# Stored records:
######

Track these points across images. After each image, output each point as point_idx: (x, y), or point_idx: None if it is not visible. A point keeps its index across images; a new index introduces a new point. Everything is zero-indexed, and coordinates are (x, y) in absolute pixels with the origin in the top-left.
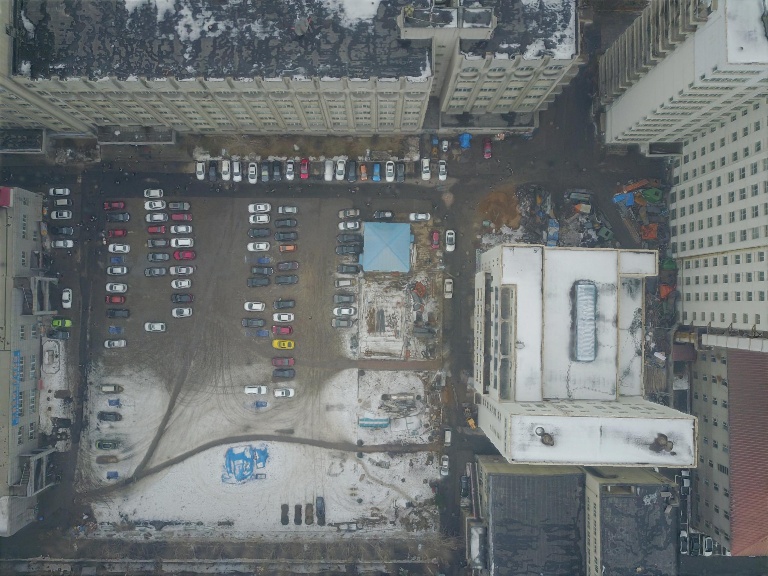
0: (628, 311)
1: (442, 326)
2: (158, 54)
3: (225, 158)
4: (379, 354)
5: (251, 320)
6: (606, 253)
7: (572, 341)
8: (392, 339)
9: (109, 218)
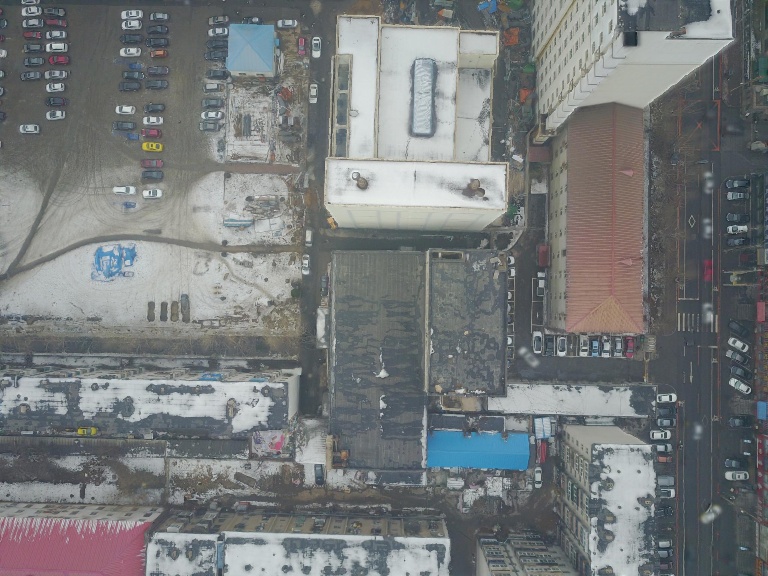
0: (477, 101)
1: (307, 131)
2: None
3: None
4: (245, 158)
5: (121, 122)
6: (447, 32)
7: (411, 117)
8: (258, 143)
9: None
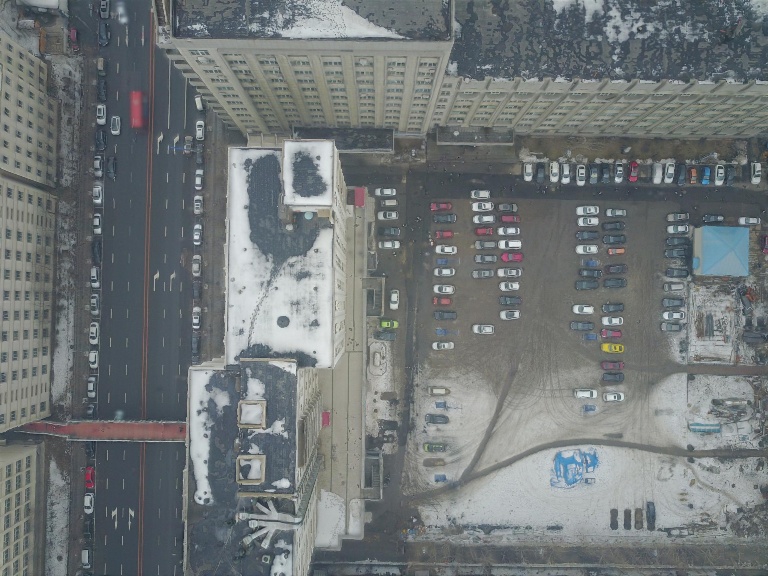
0: None
1: None
2: (586, 55)
3: (552, 160)
4: (708, 359)
5: (582, 323)
6: None
7: None
8: (721, 344)
9: (437, 219)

######

Turn every line of all the items above into a Markdown table with the columns "No." and "Line", one numbered row per line. Skip blank lines and leave out the pictures.

# RESPONSE TO THE TASK:
| No. | Line |
|---|---|
| 1 | Track these points across images. After each image, output each point as point_idx: (x, y), or point_idx: None if it is not visible. A point keeps its index across images; a new index introduces a new point. Everything is zero-indexed, and coordinates are (x, y) in absolute pixels with the origin in the top-left. |
| 2 | 0: (628, 311) |
| 3 | 1: (442, 326) |
| 4 | 2: (158, 54) |
| 5 | 3: (225, 158) |
| 6 | 4: (379, 354) |
| 7 | 5: (251, 320) |
| 8 | 6: (606, 253) |
| 9 | 7: (572, 341) |
| 10 | 8: (392, 339) |
| 11 | 9: (109, 218) |
| 12 | 0: (477, 101) |
| 13 | 1: (307, 131) |
| 14 | 2: None |
| 15 | 3: None |
| 16 | 4: (245, 158) |
| 17 | 5: (121, 122) |
| 18 | 6: (447, 32) |
| 19 | 7: (411, 117) |
| 20 | 8: (258, 143) |
| 21 | 9: None |
| 22 | 0: None |
| 23 | 1: None |
| 24 | 2: (586, 55) |
| 25 | 3: (552, 160) |
| 26 | 4: (708, 359) |
| 27 | 5: (582, 323) |
| 28 | 6: None |
| 29 | 7: None |
| 30 | 8: (721, 344) |
| 31 | 9: (437, 219) |